**Assignment**
In the entries below, put the lines from the one containing "release with example." up to and including the one containing "my first like." into a Markdown table with columns Row and Text, numbering each row and skipping blank lines.

**The data**
= = = =

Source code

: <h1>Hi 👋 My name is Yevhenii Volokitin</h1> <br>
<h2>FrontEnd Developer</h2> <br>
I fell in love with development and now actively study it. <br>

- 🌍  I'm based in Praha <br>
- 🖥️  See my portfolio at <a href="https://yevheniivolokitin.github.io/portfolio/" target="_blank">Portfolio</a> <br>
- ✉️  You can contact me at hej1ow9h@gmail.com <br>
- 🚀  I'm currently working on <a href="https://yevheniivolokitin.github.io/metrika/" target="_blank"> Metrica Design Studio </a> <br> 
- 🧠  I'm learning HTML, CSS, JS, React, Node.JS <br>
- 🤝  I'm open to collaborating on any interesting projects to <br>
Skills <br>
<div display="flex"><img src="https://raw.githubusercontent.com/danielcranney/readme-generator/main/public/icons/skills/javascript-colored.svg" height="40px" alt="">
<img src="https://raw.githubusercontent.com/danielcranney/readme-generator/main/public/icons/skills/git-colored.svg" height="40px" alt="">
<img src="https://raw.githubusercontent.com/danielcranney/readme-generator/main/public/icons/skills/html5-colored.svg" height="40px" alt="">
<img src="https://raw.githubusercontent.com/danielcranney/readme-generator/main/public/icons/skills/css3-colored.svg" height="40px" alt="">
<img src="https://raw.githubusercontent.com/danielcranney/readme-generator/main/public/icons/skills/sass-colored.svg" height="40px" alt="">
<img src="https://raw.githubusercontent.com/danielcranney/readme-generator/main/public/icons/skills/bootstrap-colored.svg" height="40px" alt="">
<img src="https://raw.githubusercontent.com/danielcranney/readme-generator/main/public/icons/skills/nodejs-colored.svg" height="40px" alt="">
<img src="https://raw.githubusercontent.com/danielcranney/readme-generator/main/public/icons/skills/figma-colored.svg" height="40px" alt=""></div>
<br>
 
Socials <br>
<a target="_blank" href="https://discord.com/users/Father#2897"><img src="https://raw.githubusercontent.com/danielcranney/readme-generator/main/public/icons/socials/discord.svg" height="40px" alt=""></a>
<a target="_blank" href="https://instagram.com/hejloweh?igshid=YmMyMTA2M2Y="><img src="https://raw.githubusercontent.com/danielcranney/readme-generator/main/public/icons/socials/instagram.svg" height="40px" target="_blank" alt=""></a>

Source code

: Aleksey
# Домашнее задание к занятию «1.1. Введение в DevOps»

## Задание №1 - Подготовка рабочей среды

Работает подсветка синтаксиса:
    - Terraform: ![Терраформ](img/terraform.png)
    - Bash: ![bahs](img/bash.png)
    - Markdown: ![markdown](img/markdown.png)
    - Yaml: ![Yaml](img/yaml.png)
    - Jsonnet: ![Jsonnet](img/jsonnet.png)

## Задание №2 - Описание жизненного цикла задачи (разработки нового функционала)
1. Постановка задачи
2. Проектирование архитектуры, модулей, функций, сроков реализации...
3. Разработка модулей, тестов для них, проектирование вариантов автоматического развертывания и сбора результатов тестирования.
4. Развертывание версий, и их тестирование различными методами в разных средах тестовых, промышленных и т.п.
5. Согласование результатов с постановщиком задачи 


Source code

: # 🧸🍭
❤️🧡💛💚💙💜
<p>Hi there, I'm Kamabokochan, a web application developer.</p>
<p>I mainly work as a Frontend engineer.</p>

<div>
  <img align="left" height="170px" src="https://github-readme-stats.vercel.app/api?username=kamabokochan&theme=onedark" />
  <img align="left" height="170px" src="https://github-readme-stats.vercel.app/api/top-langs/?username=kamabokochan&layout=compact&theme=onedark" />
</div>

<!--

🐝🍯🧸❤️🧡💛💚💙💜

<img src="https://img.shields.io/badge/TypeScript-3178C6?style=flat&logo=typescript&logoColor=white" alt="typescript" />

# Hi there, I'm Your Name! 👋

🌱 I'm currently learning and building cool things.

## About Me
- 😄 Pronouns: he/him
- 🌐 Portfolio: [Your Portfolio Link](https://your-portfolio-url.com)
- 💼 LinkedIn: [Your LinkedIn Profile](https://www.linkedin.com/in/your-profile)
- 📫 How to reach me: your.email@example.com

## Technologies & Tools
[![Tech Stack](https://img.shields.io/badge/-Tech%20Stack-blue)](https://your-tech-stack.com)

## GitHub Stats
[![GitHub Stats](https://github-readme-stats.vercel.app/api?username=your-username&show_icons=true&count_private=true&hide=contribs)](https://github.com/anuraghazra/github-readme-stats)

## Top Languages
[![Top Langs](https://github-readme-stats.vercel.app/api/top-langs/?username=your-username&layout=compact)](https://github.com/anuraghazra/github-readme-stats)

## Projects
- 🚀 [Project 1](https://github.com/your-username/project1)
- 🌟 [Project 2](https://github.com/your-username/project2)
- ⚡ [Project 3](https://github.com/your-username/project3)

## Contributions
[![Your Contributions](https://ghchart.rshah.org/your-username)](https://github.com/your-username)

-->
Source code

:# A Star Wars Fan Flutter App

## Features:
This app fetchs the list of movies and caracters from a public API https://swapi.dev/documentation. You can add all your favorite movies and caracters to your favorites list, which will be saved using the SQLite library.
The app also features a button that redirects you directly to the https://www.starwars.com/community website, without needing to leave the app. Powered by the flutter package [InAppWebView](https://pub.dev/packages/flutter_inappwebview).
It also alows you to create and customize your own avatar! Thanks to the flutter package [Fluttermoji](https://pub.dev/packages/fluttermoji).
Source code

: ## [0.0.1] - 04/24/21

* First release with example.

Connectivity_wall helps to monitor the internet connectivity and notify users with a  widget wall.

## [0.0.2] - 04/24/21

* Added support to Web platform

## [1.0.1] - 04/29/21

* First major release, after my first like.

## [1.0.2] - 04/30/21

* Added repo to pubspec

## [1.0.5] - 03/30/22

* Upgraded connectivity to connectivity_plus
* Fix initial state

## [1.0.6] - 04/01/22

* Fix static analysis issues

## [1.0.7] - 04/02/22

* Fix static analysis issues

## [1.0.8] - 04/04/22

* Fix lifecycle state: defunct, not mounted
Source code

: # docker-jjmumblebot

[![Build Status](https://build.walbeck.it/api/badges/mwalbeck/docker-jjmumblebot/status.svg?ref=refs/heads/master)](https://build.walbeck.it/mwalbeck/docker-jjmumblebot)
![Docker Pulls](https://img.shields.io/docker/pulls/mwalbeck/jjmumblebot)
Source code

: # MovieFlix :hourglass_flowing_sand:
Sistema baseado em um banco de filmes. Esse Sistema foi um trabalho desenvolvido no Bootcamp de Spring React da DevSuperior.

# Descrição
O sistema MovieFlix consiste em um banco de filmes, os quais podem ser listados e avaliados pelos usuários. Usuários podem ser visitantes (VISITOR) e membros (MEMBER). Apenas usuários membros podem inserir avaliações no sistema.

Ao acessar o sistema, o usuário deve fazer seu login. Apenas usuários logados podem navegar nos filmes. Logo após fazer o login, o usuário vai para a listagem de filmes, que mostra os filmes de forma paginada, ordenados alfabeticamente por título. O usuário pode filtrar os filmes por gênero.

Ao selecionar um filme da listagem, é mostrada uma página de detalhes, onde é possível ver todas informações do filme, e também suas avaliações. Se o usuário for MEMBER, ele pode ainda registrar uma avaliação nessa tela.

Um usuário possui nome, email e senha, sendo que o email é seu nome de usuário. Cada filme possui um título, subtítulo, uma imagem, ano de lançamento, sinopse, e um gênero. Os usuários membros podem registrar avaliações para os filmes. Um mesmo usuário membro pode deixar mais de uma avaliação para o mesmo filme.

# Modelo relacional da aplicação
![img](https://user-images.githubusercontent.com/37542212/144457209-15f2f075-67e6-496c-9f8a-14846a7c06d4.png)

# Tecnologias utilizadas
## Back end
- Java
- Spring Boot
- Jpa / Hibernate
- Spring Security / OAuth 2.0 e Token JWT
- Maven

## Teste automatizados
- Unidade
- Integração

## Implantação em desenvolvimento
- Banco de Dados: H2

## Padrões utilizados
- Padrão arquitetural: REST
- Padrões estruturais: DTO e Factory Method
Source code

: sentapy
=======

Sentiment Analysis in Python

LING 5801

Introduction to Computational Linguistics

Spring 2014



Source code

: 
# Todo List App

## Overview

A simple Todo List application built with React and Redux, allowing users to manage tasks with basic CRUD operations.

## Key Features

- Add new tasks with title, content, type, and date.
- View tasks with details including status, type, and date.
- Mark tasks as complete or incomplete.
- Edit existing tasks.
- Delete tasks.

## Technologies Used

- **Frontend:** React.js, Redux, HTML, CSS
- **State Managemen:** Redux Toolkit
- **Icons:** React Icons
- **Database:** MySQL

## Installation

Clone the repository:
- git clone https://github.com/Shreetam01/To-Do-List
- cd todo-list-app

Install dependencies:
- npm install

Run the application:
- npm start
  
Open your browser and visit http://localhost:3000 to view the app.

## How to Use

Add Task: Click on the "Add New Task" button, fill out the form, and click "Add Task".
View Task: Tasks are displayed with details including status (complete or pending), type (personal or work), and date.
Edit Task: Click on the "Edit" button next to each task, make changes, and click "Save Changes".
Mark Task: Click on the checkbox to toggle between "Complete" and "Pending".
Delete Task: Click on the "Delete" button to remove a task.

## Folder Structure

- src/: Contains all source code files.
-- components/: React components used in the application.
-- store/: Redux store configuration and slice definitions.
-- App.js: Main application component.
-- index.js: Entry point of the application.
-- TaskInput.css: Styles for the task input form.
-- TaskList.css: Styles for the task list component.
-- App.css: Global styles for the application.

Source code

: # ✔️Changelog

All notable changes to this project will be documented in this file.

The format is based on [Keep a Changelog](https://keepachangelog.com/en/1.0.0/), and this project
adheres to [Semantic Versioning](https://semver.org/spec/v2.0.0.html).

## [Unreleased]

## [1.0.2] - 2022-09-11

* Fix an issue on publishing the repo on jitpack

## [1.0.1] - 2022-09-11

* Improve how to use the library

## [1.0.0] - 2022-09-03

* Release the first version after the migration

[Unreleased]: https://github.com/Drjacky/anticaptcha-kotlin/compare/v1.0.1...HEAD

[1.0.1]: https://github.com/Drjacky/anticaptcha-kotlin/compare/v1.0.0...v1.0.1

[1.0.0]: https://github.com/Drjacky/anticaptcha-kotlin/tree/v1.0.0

= = = =

**Result of this exercise**
| Row | Text |
|---|---|
| 1 | * First release with example. |
| 2 | Connectivity_wall helps to monitor the internet connectivity and notify users with a  widget wall. |
| 3 | ## [0.0.2] - 04/24/21 |
| 4 | * Added support to Web platform |
| 5 | ## [1.0.1] - 04/29/21 |
| 6 | * First major release, after my first like. |